Madame Vadillo,
parlant au nom de la Région, défend avec force la fusion. Mais ce faisant, elle
ne mesure pas les conséquences d'une telle position pour l'avenir sanitaire de
la population de Carhaix. L'idée de fusion n'est pas nouvelle. Quand on examine
ce qui s'est passé en France, aucune des fusions déjà achevées n'a permis à
l'hôpital le plus petit de survivre à l'épreuve. Partout, services de chirurgie
et maternité ont disparu. Il ne faut pas croire que Carhaix sera
l'exception.
L'objectif du combat de tous est bien, nous l'espérons, le
maintien de la maternité et de la chirurgie au CH de Carhaix. Ce maintien est
indispensable pour continuer d'assurer un accès égal au soin dans le Poher,
comme ailleurs dans le Finistère. C'est une question de solidarité. Madame
Vadillo dénonce une "autarcie" de Carhaix pour mieux faire passer le message de
la fusion. Elle montre là une bien mauvaise connaissance des réalités de
terrain. L'hôpital de Carhaix, par convention, travaille déjà, dans plusieurs
spécialités médicales, avec les hôpitaux du Finistère, et depuis longtemps. Ce
n'est pas un signe d'autarcie, bien au contraire.
La coopération est la
forme de réseau qu'il faut approfondir. D'autres solutions complémentaires
peuvent être utilisées pour pallier au manque de médecin :des créations de
postes de médecins à temps partagés entre le CH de Carhaix et le CHU, pour les
rendre plus attractifs.
Il ne faut avoir aucune illusion : le
gouvernement accepte la fusion parce qu'ainsi il ne portera pas la
responsabilité politique de la fermeture.
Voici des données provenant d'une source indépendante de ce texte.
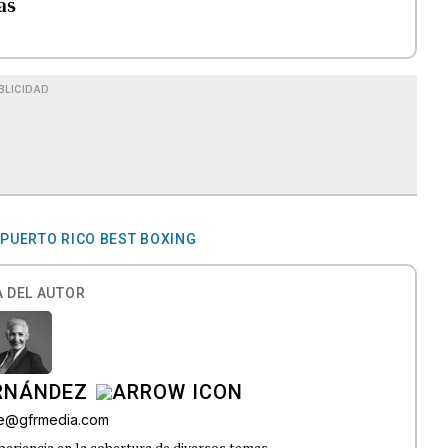
as
BLICIDAD
PUERTO RICO BEST BOXING
 DEL AUTOR
ERNÁNDEZ
lle@gfrmedia.com
eriencia en la cobertura de diversos temas.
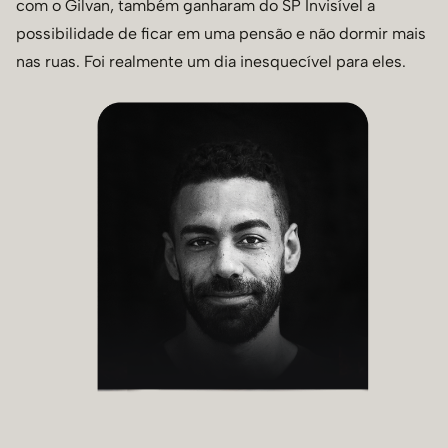
com o Gilvan, também ganharam do SP Invisível a
possibilidade de ficar em uma pensão e não dormir mais
nas ruas. Foi realmente um dia inesquecível para eles.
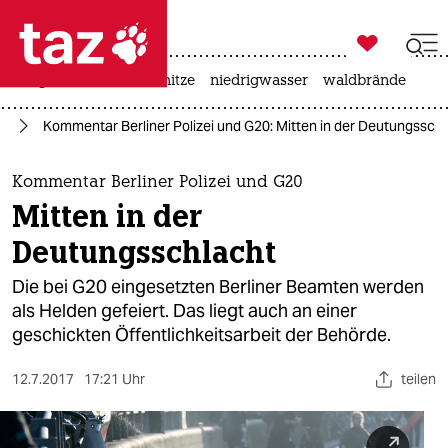

taz zahl ich
krieg in der ukraine
hitze
niedrigwasser
waldbrände

taz zahl ich
rg
Kommentar Berliner Polizei und G20: Mitten in der Deutungssch
taz zahl ich
themen
Kommentar Berliner Polizei und G20
Mitten in der
politik
Deutungsschlacht
öko
Die bei G20 eingesetzten Berliner Beamten werden
als Helden gefeiert. Das liegt auch an einer
gesellschaft
geschickten Öffentlichkeitsarbeit der Behörde.
kultur
12.7.2017
17:21 Uhr
teilen
sport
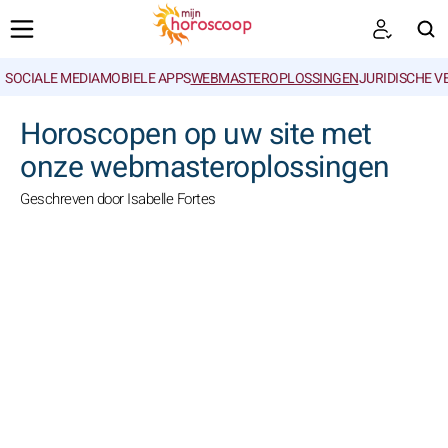
SOCIALE MEDIA
MOBIELE APPS
WEBMASTEROPLOSSINGEN
JURIDISCHE 
ZOEKEN
Horoscopen op uw site met
onze webmasteroplossingen
Geschreven door Isabelle Fortes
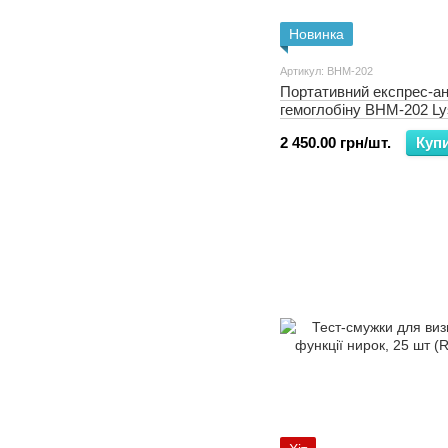
Новинка
Артикул: BHM-202
Портативний експрес-ан
гемоглобіну BHM-202 L
2 450.00 грн/шт.
Куп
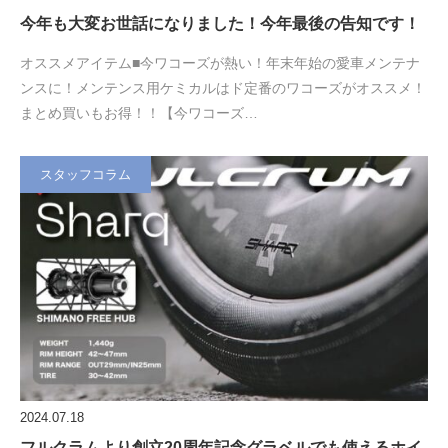
今年も大変お世話になりました！今年最後の告知です！
オススメアイテム■今ワコーズが熱い！年末年始の愛車メンテナ
ンスに！メンテンス用ケミカルはド定番のワコーズがオススメ！
まとめ買いもお得！！【今ワコーズ…
スタッフコラム
2024.07.18
フルクラムより創立20周年記念グラベルでも使えるホイ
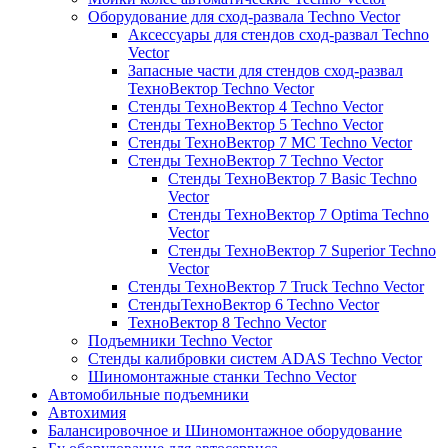
Оборудование для сход-развала Techno Vector
Аксессуары для стендов сход-развал Techno
Vector
Запасные части для стендов сход-развал
ТехноВектор Techno Vector
Стенды ТехноВектор 4 Techno Vector
Стенды ТехноВектор 5 Techno Vector
Стенды ТехноВектор 7 MC Techno Vector
Стенды ТехноВектор 7 Techno Vector
Стенды ТехноВектор 7 Basic Techno
Vector
Стенды ТехноВектор 7 Optima Techno
Vector
Стенды ТехноВектор 7 Superior Techno
Vector
Стенды ТехноВектор 7 Truck Techno Vector
СтендыТехноВектор 6 Techno Vector
ТехноВектор 8 Techno Vector
Подъемники Techno Vector
Стенды калибровки систем ADAS Techno Vector
Шиномонтажные станки Techno Vector
Автомобильные подъемники
Автохимия
Балансировочное и Шиномонтажное оборудование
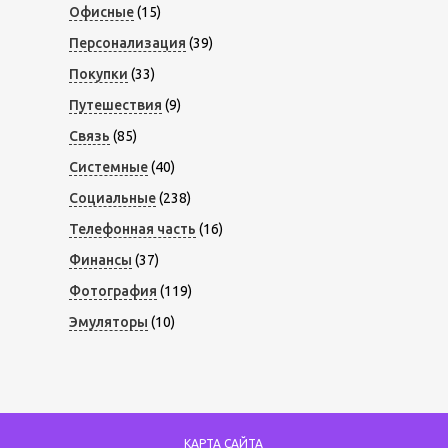
Офисные
(15)
Персонализация
(39)
Покупки
(33)
Путешествия
(9)
Связь
(85)
Системные
(40)
Социальные
(238)
Телефонная часть
(16)
Финансы
(37)
Фотография
(119)
Эмуляторы
(10)
КАРТА САЙТА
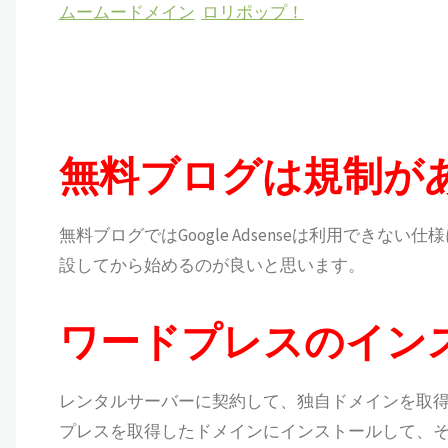
ムームードメイン
ロリポップ！
無料ブログは規制が
無料ブログではGoogle Adsenseは利用でき
設してから始めるのが良いと思います。
ワードプレスのイン
レンタルサーバーに契約して、独自ドメインを取得
プレスを取得したドメインにインストールして、そ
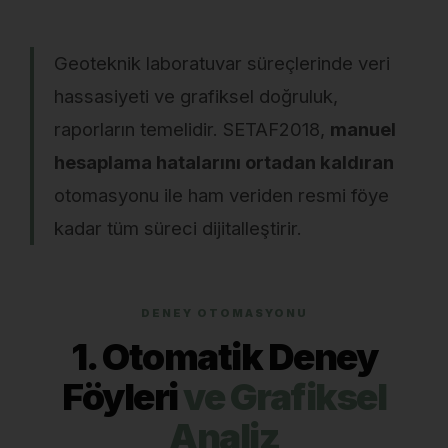
Geoteknik laboratuvar süreçlerinde veri
hassasiyeti ve grafiksel doğruluk,
raporların temelidir. SETAF2018,
manuel
hesaplama hatalarını ortadan kaldıran
otomasyonu ile ham veriden resmi föye
kadar tüm süreci dijitalleştirir.
DENEY OTOMASYONU
1. Otomatik Deney
Föyleri
ve Grafiksel
Analiz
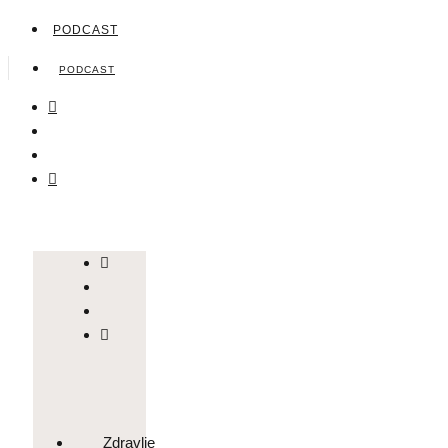
PODCAST
PODCAST
Zdravlje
Il la fera peser sur les promoteurs de
ce projet. Et pour mieux attirer les défenseurs de la fusion, il propose du miel
avec la ciguë : l'effacement du déficit. Si on devait fermer tous les hôpitaux
qui connaissent un déficit, seuls deux seraient maintenus en Bretagne. Et avec
qui fusionner alors : le CHU est lui-même déficitaire. Il ne faut pas faire
payer la politique gouvernementale en matière de santé à la population du
Poher.
Après, il sera trop tard pour regretter. Tout ira très vite. Le
directeur du CHU de Brest a convoqué les syndicats des personnels à une réunion
d'information sur la fusion. Il a été alors très clair : seuls subsisteraient
des consultations avancées en chirurgie et un centre de périnatalité après la
fusion. Nous n'osons pas imaginer que ce soit ce que souhaite Madame Vadillo.
Alors, il faut tous se battre dans un même sens pour le maintien de la maternité
et de la chirurgie, en refusant cette fusion.